Question

A healthy young man standing at a distance of 7m from a 10m high building see a kid slipping from the top floor. With speed (assumed uniform) should he run to catch the kid at the arms height (1.8m)? PLEASE GIVE EXACT ANSWER IN DECIMALS FOR SAME VALUES IF CORRECT I FOLLOW YOU I MARK AS BRAINLEST

Answer 1

Answer:

At point B (i.e. over 1.8 m from ground) the kid should be catched. For kid initial velocity u = 0 Acceleration = 9.8 m/s2 Distance S = 10– 1.8 = 8.2m S = ut + ½ at2 ⇒ 8.2= 0 + ½ (9.8) t2 ⇒ t2 = 2.04 ⇒ t = 1.42. In this time the man has to reach at the bottom of the building. Velocity s/t = 7/1.42 = 4.9 m/s.

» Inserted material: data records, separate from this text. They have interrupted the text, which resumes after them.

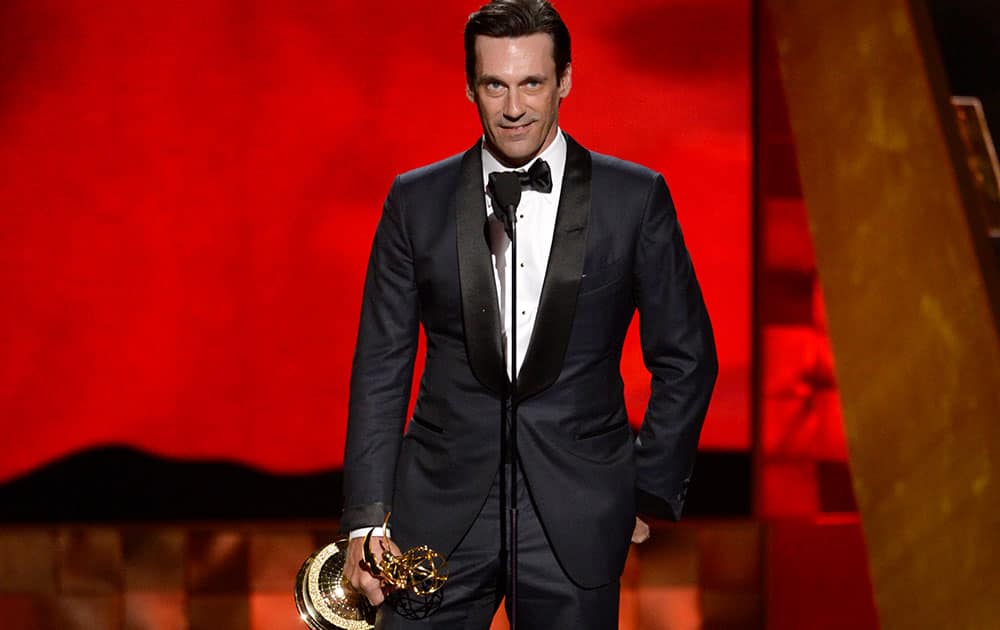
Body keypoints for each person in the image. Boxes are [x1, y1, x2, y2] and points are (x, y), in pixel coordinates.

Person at [340, 0, 717, 627]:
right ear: (470, 87)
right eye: (495, 85)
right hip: (437, 512)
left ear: (564, 80)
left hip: (576, 510)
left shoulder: (634, 199)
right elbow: (382, 363)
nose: (514, 107)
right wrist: (363, 513)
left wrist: (646, 486)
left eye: (532, 83)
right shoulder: (416, 202)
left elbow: (686, 353)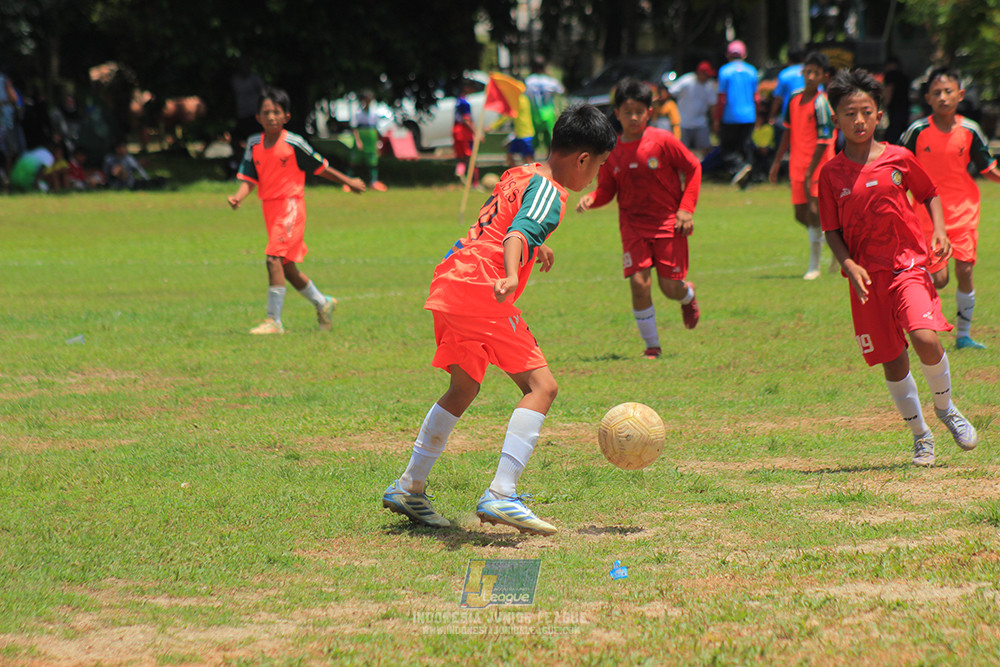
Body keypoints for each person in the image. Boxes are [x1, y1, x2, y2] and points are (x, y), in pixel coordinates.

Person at [381, 104, 617, 535]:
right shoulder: (552, 190)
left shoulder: (523, 172)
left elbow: (507, 222)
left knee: (464, 385)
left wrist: (536, 244)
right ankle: (502, 494)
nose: (595, 176)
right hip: (483, 289)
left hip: (451, 279)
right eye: (598, 166)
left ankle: (409, 486)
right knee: (542, 386)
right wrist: (512, 272)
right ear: (583, 159)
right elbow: (516, 233)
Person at [818, 68, 978, 467]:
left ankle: (946, 409)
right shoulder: (831, 173)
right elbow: (831, 230)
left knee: (925, 337)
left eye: (866, 112)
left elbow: (929, 193)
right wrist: (849, 263)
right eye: (849, 113)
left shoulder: (898, 157)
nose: (858, 120)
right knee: (893, 359)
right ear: (835, 118)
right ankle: (921, 435)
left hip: (908, 264)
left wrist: (939, 230)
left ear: (878, 115)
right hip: (867, 277)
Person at [576, 78, 702, 359]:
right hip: (632, 227)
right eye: (626, 111)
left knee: (670, 288)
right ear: (617, 113)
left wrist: (686, 209)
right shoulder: (613, 151)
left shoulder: (663, 141)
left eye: (639, 111)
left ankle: (687, 295)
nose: (633, 117)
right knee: (638, 283)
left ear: (649, 112)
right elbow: (608, 190)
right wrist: (592, 198)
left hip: (669, 223)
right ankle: (652, 347)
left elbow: (694, 168)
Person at [228, 87, 367, 335]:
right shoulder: (254, 144)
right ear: (258, 117)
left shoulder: (293, 143)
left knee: (273, 259)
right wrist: (238, 197)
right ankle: (323, 303)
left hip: (291, 206)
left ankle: (274, 321)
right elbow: (250, 177)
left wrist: (349, 181)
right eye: (266, 112)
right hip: (269, 209)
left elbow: (321, 167)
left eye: (276, 112)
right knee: (287, 267)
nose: (271, 117)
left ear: (286, 117)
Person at [900, 67, 1000, 350]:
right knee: (940, 279)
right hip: (927, 214)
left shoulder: (969, 130)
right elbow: (897, 167)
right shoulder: (917, 130)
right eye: (936, 93)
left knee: (966, 270)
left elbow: (988, 168)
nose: (943, 97)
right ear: (928, 98)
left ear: (960, 95)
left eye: (948, 92)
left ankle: (964, 335)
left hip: (963, 211)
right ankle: (917, 314)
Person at [768, 52, 836, 280]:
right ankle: (838, 243)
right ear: (802, 72)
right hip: (797, 164)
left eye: (816, 73)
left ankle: (814, 266)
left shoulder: (821, 103)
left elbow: (824, 140)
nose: (810, 76)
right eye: (808, 71)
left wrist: (810, 172)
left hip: (819, 165)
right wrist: (777, 161)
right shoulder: (794, 99)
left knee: (815, 211)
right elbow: (787, 131)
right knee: (800, 214)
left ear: (823, 77)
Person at [715, 40, 759, 187]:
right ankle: (747, 177)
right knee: (746, 147)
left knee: (728, 149)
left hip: (730, 116)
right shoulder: (752, 70)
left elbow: (721, 98)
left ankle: (739, 167)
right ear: (744, 54)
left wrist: (717, 118)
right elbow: (756, 97)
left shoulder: (724, 71)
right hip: (749, 116)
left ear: (728, 55)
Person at [669, 61, 717, 157]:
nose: (707, 77)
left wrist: (715, 121)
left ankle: (703, 167)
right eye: (706, 75)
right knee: (681, 149)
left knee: (705, 149)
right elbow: (671, 92)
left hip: (701, 123)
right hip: (683, 122)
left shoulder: (709, 86)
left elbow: (713, 105)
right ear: (700, 73)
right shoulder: (686, 81)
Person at [345, 90, 387, 192]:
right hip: (361, 137)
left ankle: (373, 182)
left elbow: (376, 129)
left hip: (371, 139)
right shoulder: (358, 113)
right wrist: (358, 141)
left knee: (372, 161)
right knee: (353, 161)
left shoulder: (374, 113)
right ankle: (347, 182)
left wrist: (378, 142)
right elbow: (355, 129)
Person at [524, 57, 565, 157]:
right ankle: (549, 161)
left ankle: (531, 162)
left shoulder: (529, 81)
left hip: (534, 114)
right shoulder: (551, 81)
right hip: (548, 113)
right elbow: (562, 91)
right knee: (550, 140)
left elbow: (523, 94)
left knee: (533, 140)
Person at [768, 48, 805, 153]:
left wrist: (771, 116)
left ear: (788, 60)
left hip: (789, 116)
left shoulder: (784, 74)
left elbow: (778, 99)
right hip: (809, 114)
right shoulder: (810, 72)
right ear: (803, 58)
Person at [230, 57, 265, 167]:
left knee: (256, 141)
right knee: (236, 140)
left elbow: (264, 94)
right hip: (241, 115)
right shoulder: (235, 80)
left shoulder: (255, 80)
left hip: (253, 115)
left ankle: (259, 163)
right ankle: (239, 163)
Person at [491, 85, 535, 167]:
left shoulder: (518, 101)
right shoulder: (524, 99)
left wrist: (492, 127)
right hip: (519, 134)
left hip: (525, 134)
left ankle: (532, 177)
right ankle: (515, 175)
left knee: (528, 160)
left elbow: (507, 115)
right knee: (509, 154)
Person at [452, 80, 479, 188]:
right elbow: (466, 119)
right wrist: (476, 133)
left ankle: (460, 171)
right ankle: (475, 183)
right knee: (471, 157)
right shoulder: (465, 103)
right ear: (467, 88)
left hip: (456, 130)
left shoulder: (458, 100)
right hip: (464, 132)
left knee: (462, 157)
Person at [882, 57, 911, 144]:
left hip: (895, 108)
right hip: (904, 107)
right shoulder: (904, 76)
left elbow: (889, 90)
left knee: (893, 133)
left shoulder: (890, 75)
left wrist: (885, 104)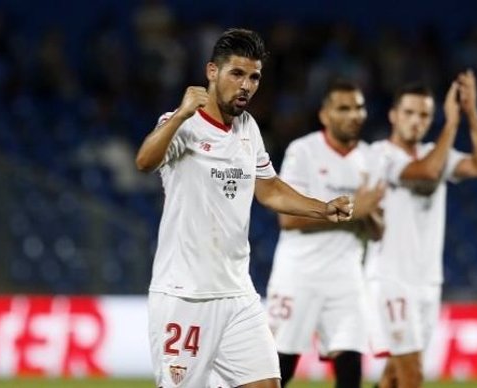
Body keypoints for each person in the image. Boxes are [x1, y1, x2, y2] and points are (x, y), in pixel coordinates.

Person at [135, 28, 354, 388]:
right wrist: (178, 116)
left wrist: (322, 208)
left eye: (254, 77)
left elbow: (268, 189)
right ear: (212, 72)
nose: (247, 85)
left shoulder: (248, 128)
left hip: (237, 294)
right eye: (237, 73)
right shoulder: (183, 123)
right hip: (185, 295)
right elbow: (144, 160)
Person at [365, 70, 477, 388]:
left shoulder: (432, 152)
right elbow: (427, 173)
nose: (416, 121)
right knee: (413, 375)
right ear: (393, 115)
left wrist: (471, 113)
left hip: (427, 281)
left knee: (395, 374)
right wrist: (451, 123)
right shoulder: (379, 154)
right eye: (409, 112)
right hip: (391, 279)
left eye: (424, 115)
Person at [265, 79, 385, 388]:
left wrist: (373, 215)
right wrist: (355, 210)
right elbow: (288, 220)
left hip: (346, 278)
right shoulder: (303, 151)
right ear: (325, 115)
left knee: (350, 372)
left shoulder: (372, 159)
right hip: (299, 275)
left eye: (358, 107)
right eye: (343, 108)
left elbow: (379, 231)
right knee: (279, 369)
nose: (353, 114)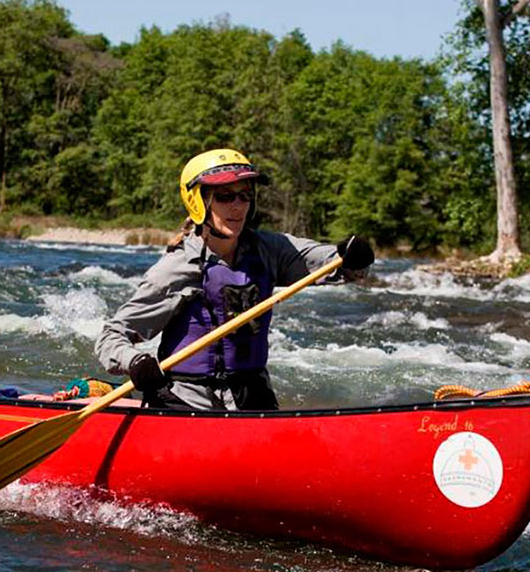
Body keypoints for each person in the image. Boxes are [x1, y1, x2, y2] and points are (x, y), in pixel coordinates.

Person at [95, 148, 374, 410]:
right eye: (225, 196)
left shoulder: (270, 250)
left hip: (253, 394)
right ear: (199, 202)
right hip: (186, 401)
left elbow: (335, 263)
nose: (237, 206)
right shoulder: (176, 269)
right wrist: (136, 361)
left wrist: (353, 257)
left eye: (244, 196)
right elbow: (111, 337)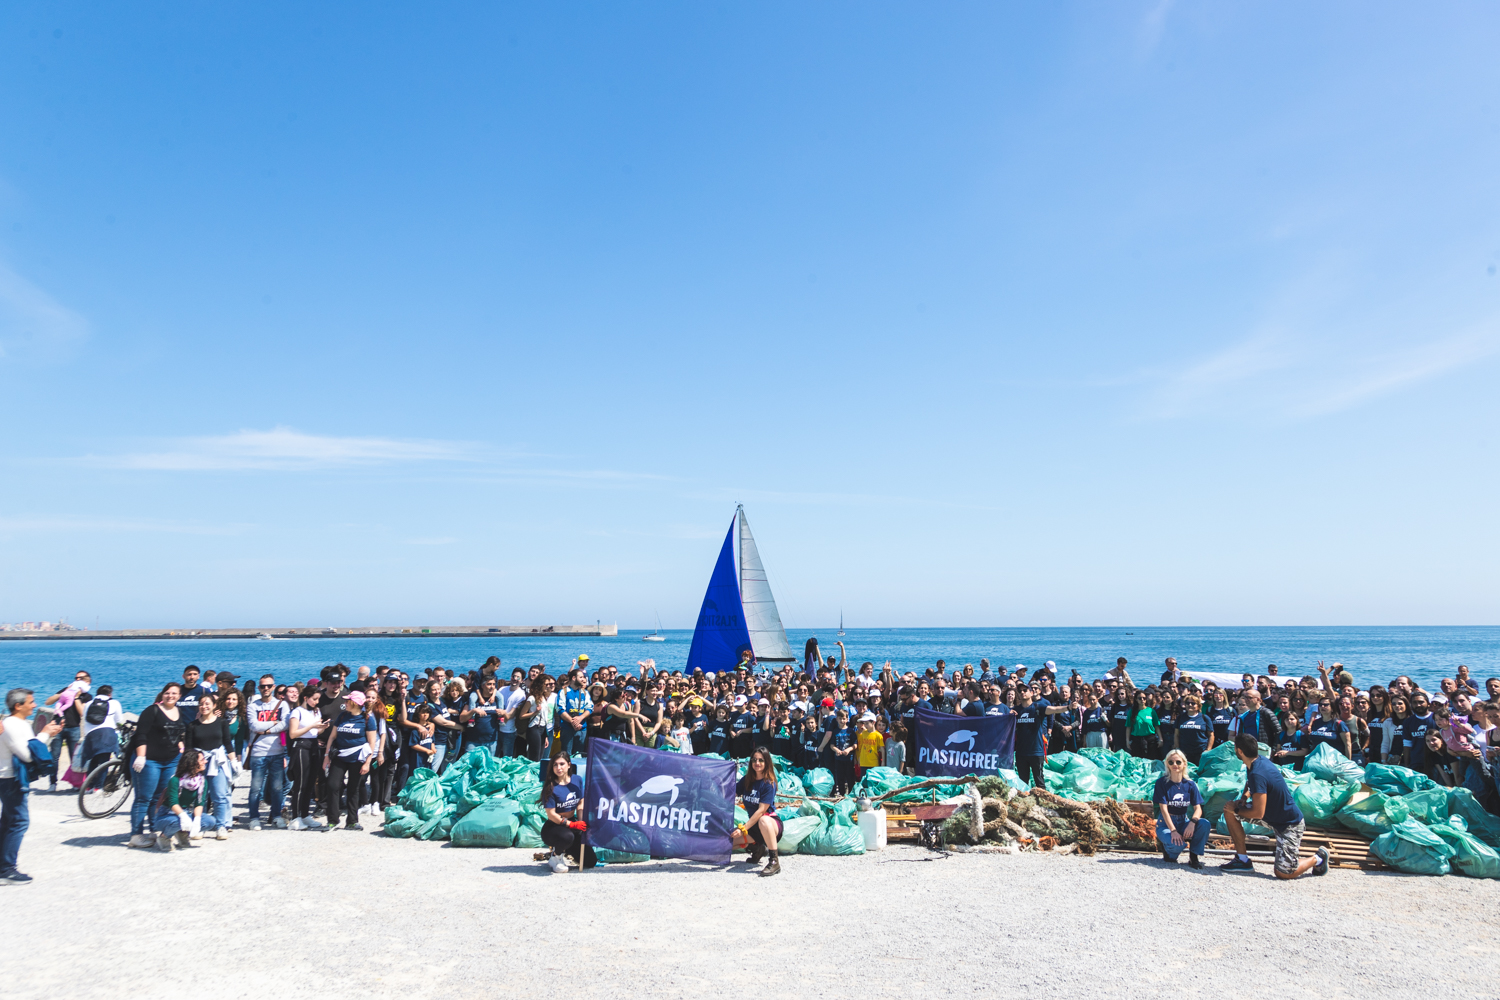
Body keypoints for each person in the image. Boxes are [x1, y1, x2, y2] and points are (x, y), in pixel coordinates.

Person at [1220, 733, 1328, 878]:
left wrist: (1238, 809)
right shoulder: (1255, 762)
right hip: (1272, 816)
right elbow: (1250, 784)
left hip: (1289, 825)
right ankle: (1242, 860)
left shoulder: (1258, 772)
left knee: (1283, 873)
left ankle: (1318, 858)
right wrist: (1244, 798)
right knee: (1229, 811)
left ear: (1240, 751)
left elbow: (1258, 813)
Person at [2, 689, 64, 884]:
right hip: (10, 778)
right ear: (18, 706)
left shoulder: (18, 724)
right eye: (31, 702)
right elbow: (28, 755)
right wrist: (45, 733)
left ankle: (3, 864)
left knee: (8, 821)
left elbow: (34, 748)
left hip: (10, 777)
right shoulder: (11, 725)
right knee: (19, 822)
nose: (35, 705)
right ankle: (6, 869)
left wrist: (49, 734)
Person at [128, 683, 186, 849]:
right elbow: (141, 734)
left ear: (179, 696)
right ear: (162, 694)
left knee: (159, 798)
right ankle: (136, 834)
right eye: (167, 693)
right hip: (150, 760)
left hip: (170, 760)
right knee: (143, 798)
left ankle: (154, 829)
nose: (170, 696)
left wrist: (180, 746)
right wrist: (140, 756)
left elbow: (177, 732)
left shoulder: (178, 711)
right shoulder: (152, 710)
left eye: (174, 693)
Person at [323, 690, 378, 831]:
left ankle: (352, 821)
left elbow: (372, 742)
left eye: (348, 701)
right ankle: (333, 820)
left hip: (357, 758)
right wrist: (326, 756)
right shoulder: (342, 716)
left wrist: (367, 763)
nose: (345, 703)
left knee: (353, 789)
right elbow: (332, 737)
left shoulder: (367, 719)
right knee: (332, 785)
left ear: (355, 703)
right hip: (340, 756)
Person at [153, 749, 228, 850]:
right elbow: (173, 802)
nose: (205, 761)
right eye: (202, 760)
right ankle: (164, 837)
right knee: (178, 821)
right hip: (166, 815)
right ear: (192, 763)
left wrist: (196, 820)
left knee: (210, 821)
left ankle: (182, 833)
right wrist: (183, 817)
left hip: (185, 811)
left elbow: (199, 803)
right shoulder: (175, 780)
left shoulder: (201, 781)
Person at [186, 693, 237, 836]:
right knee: (198, 795)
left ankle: (221, 825)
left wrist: (234, 762)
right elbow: (189, 748)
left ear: (214, 706)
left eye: (207, 704)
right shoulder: (192, 725)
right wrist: (190, 765)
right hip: (199, 763)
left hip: (217, 761)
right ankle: (200, 825)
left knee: (219, 795)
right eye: (201, 704)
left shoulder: (221, 723)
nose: (204, 707)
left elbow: (227, 743)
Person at [245, 675, 289, 830]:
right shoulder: (252, 706)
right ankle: (254, 818)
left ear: (273, 687)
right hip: (258, 752)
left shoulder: (282, 705)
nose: (265, 689)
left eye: (268, 686)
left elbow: (285, 724)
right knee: (255, 787)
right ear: (259, 688)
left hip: (277, 751)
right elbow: (253, 725)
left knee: (277, 787)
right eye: (263, 686)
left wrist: (266, 729)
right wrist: (272, 724)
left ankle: (276, 815)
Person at [1153, 749, 1208, 868]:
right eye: (1171, 762)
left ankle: (1194, 857)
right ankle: (1168, 850)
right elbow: (1163, 809)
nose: (1174, 765)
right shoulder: (1161, 783)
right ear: (1167, 764)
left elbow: (1198, 808)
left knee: (1204, 824)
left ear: (1184, 764)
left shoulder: (1190, 784)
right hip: (1166, 824)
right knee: (1177, 848)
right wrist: (1173, 831)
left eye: (1178, 762)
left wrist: (1192, 823)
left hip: (1184, 821)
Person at [538, 753, 591, 873]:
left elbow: (580, 803)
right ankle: (556, 856)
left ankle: (567, 849)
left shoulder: (577, 780)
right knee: (567, 836)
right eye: (555, 765)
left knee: (589, 861)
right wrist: (571, 825)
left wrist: (581, 822)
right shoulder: (550, 787)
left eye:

Please mark my answer as brainliest

Answer 2

For the child:-

•Initial velocity=0

•Acceleration due to gravity(g)=9.8m/s²

•Distance(s)=10-1.8=8.2m

Now,by using 2nd equation of motion,when u=0,we get----

=>s=1/2gt²

=>8.2=1/2(9.8)t²

=>8.2=4.9t²

=>t²=8.2/4.9

=>t²=1.67

=>t=1.29s

Now,in this time the man has to reach the bottom of the building.

=>Speed=Distance/time

=>7/1.29

=>5.42m/s

Thus,the man should run with a speed of 5.42m/s to catch the kid.